[WHAT THE EXERCISE ASKS]
Find each line in the listing that contains the string "donné" and copy those lines. Case counts.

[PROVIDED RECORDS]
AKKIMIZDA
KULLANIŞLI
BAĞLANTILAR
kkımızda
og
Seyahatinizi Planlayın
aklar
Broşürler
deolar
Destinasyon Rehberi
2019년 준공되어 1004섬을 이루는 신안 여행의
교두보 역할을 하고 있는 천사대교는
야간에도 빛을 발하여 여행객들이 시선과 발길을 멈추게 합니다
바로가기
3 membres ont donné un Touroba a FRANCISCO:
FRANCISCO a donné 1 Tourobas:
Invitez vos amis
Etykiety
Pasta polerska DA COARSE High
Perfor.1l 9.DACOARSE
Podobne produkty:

--

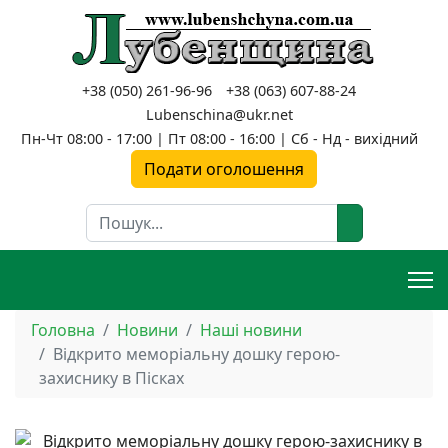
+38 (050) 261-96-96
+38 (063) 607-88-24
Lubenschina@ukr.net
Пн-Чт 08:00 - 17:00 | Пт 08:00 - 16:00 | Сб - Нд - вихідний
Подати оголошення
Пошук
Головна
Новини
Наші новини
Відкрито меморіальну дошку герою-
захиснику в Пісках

--

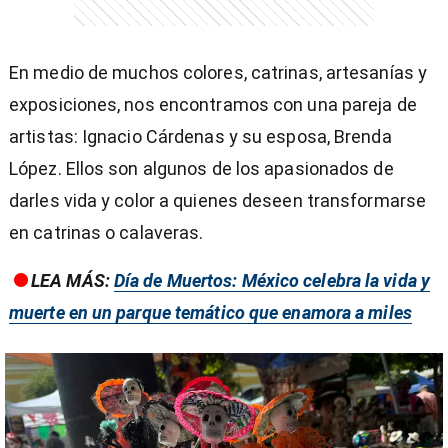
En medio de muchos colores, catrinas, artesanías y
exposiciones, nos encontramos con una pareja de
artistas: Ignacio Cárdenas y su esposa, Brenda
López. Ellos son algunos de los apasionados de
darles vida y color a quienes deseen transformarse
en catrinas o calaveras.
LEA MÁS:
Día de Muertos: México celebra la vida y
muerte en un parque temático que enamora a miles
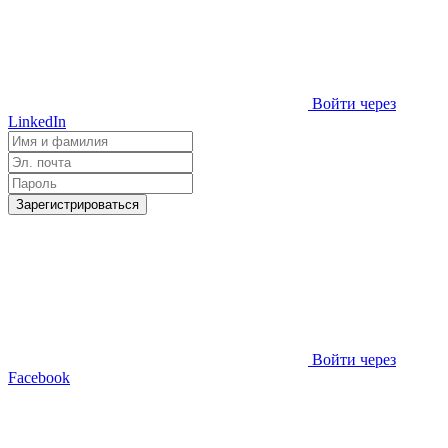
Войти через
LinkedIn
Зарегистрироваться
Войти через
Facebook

[SOLUTION FOR THIS PROBLEM]
3 membres ont donné un Touroba a FRANCISCO:
FRANCISCO a donné 1 Tourobas:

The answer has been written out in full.